Directions for this task
In the records below, find the lines that include "ipsum" and copy each.

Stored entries
········

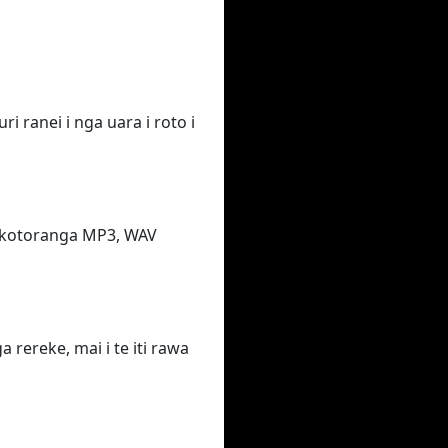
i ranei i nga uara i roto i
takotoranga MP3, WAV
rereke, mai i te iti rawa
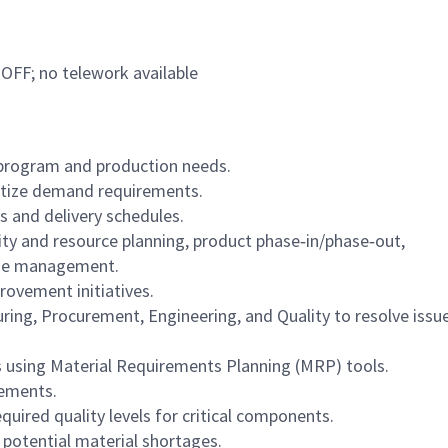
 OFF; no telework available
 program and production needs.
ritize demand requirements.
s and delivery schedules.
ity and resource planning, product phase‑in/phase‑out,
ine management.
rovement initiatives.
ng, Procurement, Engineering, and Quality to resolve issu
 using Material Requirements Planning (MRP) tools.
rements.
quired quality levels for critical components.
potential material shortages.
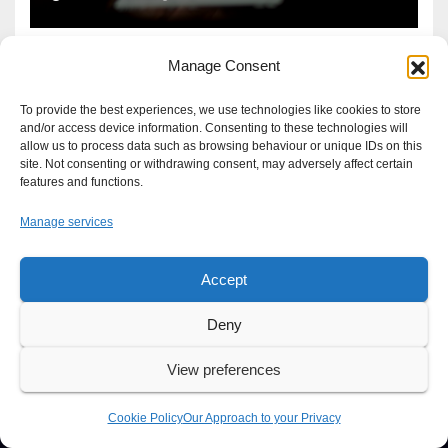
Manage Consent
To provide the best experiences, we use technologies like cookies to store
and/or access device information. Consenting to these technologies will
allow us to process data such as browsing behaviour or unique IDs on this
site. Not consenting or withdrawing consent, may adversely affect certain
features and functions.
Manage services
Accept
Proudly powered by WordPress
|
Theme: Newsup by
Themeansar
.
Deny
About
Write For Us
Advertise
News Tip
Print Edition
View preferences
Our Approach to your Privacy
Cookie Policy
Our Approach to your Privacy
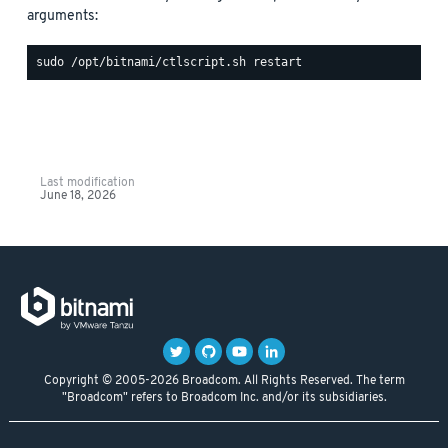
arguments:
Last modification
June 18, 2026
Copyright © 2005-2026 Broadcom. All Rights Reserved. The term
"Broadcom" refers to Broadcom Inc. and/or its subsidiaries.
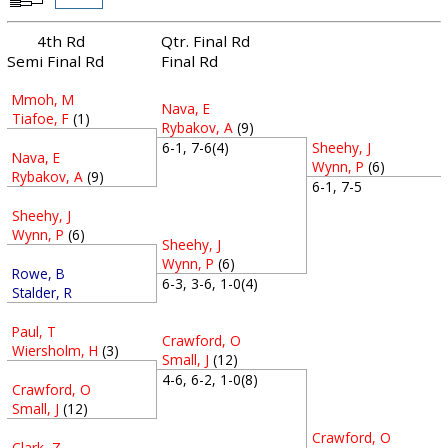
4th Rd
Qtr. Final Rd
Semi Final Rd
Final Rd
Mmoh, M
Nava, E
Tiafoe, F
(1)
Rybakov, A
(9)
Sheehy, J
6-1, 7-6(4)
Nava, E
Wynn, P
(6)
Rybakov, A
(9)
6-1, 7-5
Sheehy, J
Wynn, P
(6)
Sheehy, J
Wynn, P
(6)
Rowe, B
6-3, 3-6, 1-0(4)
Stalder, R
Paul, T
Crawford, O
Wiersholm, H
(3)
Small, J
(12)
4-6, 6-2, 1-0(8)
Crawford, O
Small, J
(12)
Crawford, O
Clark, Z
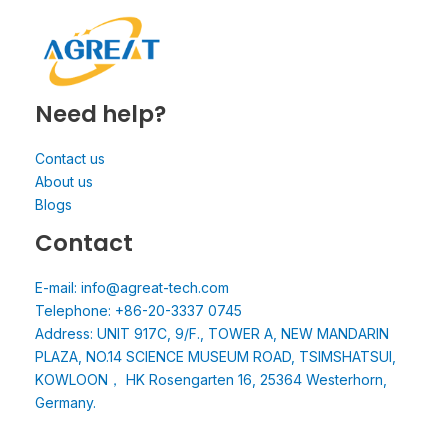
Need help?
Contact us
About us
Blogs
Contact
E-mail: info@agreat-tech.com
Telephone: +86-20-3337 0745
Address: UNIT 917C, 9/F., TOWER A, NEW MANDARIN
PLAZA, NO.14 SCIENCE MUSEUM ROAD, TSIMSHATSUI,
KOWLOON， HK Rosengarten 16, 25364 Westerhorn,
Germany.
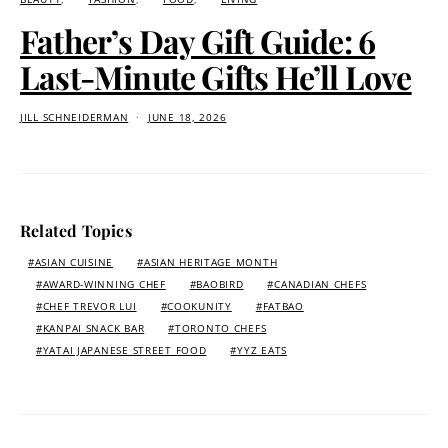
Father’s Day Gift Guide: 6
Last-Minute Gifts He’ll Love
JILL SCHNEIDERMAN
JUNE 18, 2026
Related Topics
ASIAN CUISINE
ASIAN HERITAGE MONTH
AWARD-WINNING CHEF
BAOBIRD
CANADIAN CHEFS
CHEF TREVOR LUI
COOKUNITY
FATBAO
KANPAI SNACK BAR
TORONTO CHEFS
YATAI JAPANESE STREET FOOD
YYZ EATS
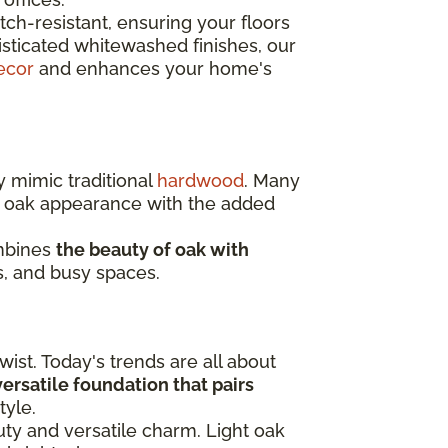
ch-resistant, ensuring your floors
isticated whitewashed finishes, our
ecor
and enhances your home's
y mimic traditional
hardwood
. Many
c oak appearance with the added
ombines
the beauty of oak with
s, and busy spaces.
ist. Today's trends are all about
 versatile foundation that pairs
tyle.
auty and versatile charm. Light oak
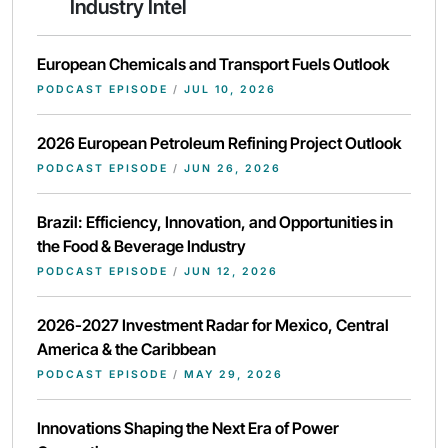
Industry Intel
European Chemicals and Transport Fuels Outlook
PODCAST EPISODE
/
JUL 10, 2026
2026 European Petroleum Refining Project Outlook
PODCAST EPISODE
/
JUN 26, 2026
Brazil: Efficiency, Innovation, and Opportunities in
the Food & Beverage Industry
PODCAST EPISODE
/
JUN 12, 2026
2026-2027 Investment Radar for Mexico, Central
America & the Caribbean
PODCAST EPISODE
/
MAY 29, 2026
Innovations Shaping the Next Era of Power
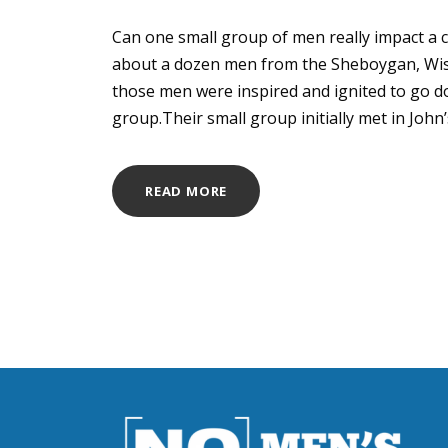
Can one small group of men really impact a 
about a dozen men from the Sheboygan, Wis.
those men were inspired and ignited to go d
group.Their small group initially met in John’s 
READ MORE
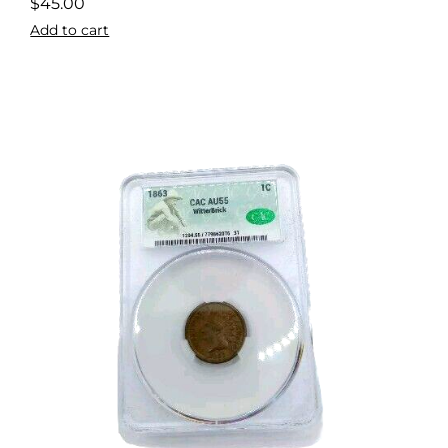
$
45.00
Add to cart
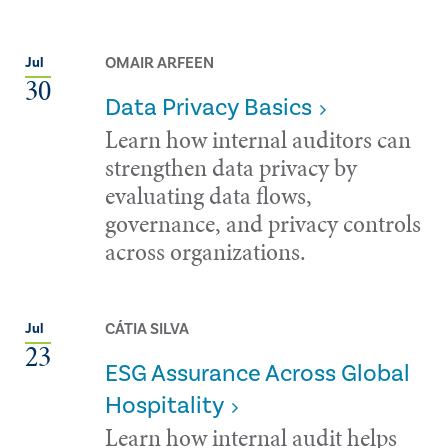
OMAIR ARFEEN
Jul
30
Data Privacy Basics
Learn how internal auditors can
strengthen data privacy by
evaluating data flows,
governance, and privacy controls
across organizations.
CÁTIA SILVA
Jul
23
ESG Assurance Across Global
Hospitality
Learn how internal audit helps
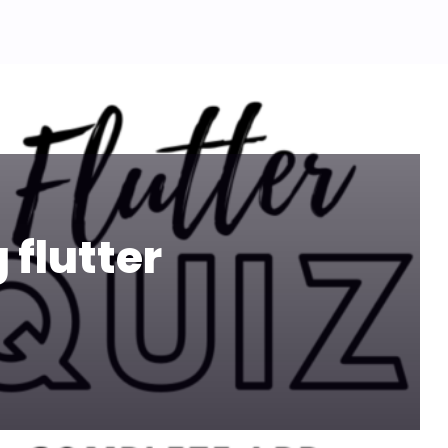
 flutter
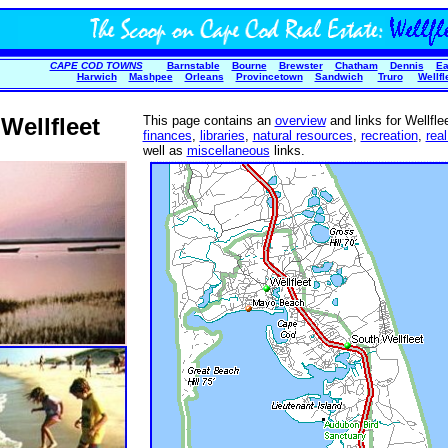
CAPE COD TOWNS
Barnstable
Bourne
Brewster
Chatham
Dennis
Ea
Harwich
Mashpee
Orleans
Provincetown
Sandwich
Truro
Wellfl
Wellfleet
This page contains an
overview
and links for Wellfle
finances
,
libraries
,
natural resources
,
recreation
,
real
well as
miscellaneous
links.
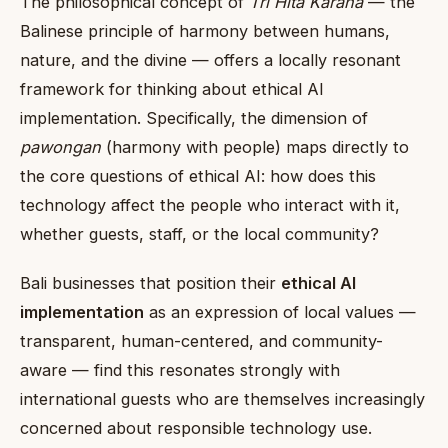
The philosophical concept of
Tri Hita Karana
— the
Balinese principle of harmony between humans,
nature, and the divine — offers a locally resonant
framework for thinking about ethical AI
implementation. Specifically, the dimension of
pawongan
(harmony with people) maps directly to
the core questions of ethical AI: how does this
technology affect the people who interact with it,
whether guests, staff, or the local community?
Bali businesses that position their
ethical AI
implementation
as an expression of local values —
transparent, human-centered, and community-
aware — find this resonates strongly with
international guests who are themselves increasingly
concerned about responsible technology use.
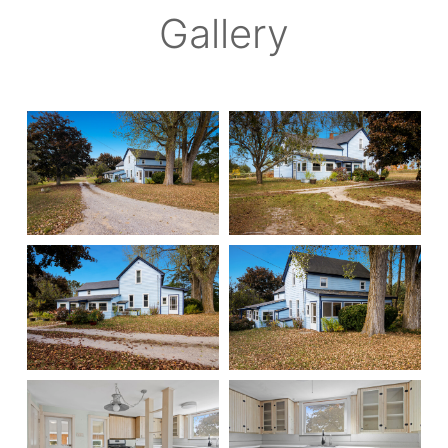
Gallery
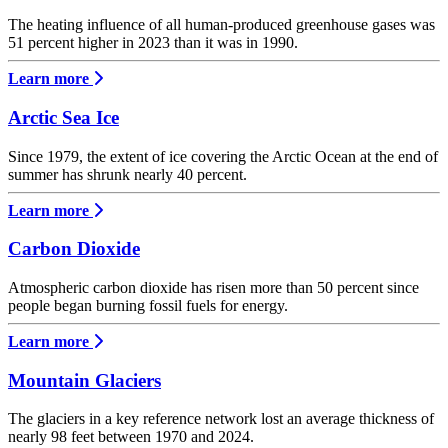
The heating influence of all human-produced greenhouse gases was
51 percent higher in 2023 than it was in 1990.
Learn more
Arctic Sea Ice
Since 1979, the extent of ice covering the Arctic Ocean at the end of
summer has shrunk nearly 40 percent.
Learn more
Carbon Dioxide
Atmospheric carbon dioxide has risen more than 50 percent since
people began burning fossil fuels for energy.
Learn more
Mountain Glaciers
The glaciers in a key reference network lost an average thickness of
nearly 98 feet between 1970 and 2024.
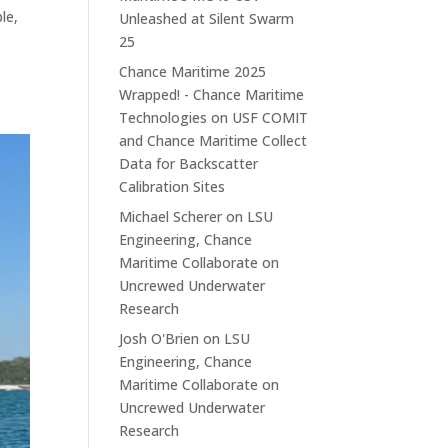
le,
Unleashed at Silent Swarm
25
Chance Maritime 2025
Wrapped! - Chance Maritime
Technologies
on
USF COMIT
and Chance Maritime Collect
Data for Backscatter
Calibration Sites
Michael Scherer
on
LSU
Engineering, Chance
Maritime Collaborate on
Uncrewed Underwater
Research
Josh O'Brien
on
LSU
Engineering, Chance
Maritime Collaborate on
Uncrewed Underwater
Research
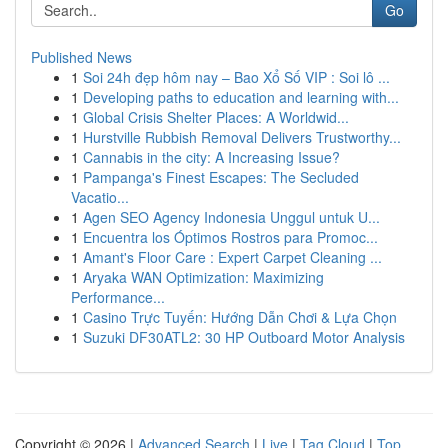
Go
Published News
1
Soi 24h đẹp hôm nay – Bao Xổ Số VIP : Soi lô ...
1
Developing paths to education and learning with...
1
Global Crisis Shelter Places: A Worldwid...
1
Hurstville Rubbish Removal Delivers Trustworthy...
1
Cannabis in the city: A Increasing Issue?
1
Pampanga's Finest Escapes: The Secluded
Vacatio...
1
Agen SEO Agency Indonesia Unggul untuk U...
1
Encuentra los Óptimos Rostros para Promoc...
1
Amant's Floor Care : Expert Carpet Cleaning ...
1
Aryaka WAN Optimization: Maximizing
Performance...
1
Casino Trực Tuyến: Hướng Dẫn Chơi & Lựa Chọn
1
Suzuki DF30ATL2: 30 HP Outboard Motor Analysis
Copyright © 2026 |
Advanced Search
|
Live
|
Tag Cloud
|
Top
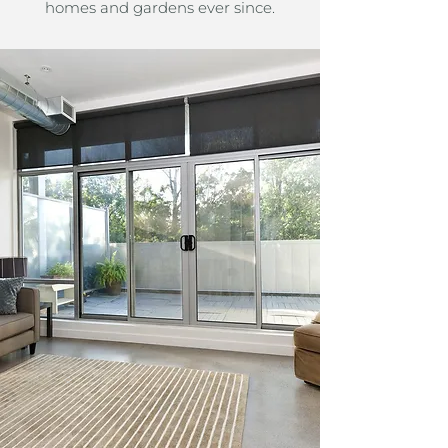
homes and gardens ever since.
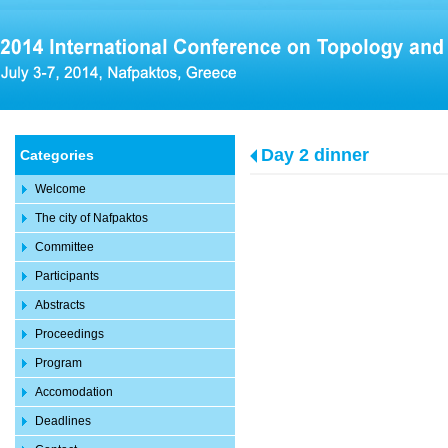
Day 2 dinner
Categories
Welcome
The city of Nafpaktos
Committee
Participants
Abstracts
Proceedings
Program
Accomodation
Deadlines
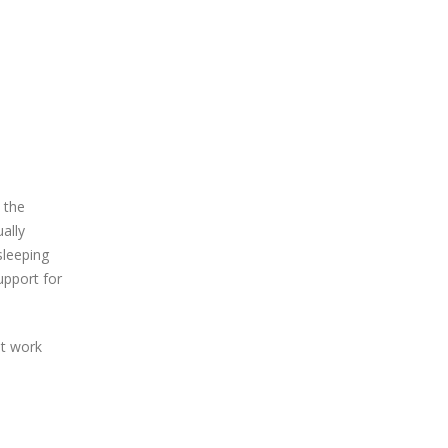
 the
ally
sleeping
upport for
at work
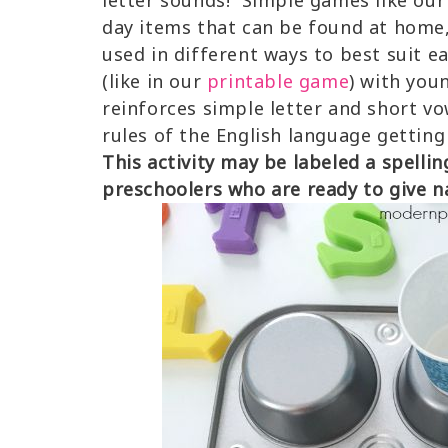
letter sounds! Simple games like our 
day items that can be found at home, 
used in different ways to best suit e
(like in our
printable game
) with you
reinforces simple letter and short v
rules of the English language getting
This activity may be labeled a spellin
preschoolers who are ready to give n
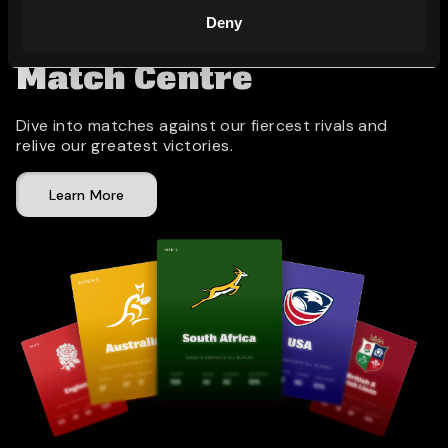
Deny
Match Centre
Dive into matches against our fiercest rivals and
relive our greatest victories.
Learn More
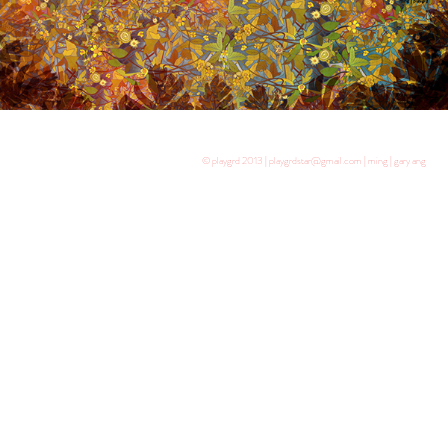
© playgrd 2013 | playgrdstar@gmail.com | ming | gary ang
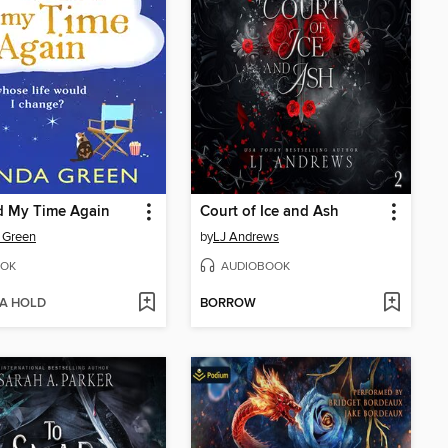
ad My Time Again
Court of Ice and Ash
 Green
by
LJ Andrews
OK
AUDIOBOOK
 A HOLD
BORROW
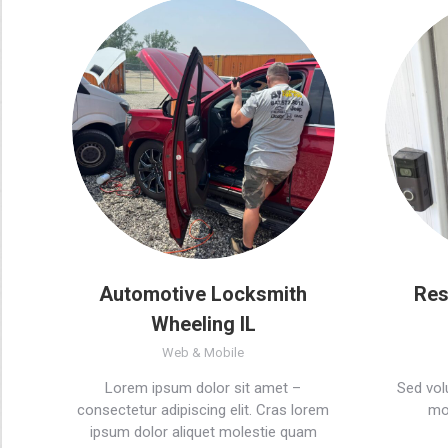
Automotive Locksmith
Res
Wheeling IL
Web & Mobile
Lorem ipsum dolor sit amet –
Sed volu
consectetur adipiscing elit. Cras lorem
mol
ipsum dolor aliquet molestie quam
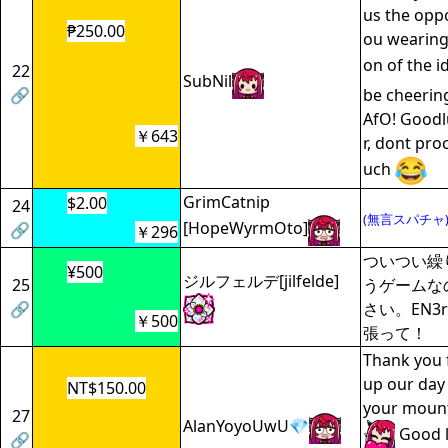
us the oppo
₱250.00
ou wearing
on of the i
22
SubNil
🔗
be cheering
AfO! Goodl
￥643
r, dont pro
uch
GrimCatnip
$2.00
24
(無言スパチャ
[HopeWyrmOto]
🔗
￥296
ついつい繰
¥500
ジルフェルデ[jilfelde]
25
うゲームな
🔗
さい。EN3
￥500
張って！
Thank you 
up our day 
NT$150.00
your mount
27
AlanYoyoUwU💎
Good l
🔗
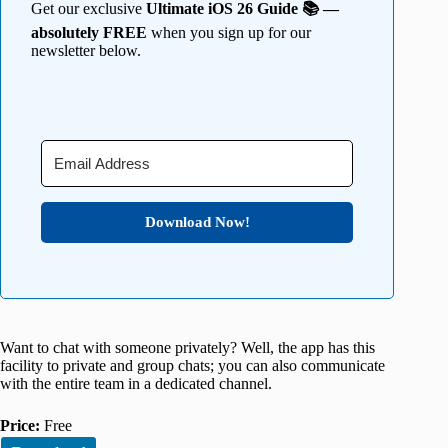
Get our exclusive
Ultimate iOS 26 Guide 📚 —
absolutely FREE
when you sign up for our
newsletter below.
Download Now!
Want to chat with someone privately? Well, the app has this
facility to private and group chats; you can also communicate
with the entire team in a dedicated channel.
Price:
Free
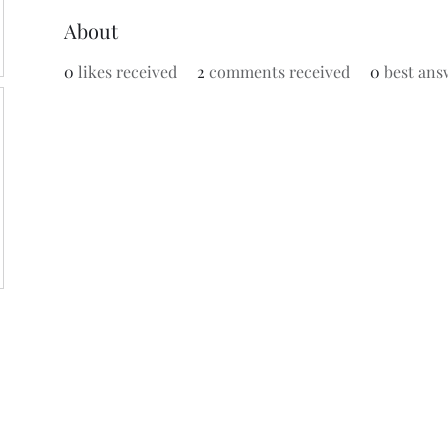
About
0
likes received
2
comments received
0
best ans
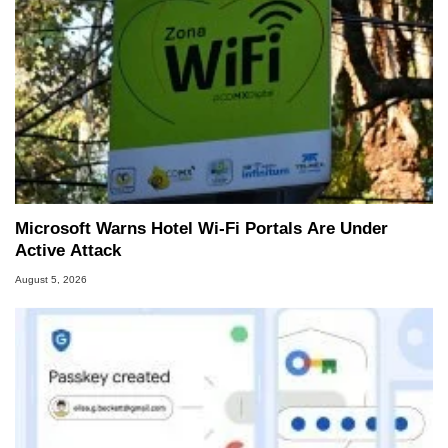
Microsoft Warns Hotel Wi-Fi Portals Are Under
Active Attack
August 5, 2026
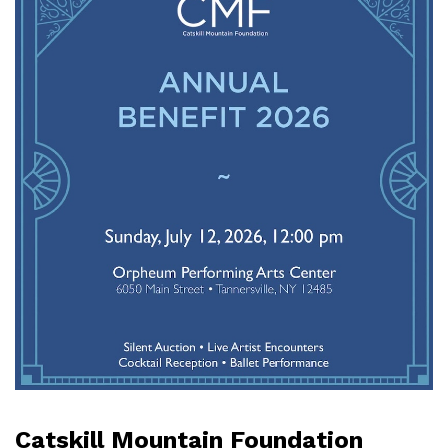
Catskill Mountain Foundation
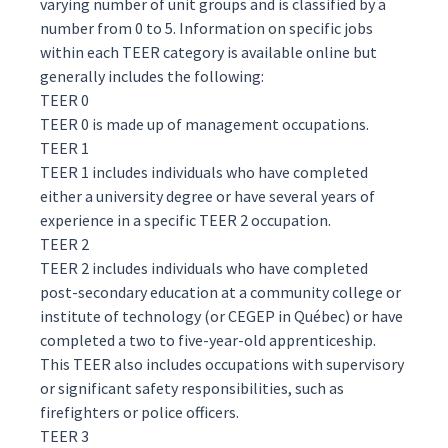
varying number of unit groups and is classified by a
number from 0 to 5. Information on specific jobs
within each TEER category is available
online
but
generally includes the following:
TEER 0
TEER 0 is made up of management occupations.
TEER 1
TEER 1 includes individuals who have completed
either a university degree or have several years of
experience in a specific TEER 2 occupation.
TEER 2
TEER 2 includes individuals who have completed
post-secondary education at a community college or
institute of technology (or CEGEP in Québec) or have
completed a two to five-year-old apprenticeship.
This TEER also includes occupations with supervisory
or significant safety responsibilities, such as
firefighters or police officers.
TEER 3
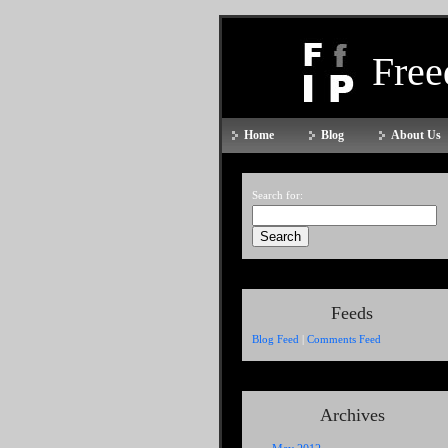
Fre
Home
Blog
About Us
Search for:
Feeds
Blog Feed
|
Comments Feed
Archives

········

Exercise result
Lorem ipsum dolor sit amet –
ipsum dolor aliquet molestie quam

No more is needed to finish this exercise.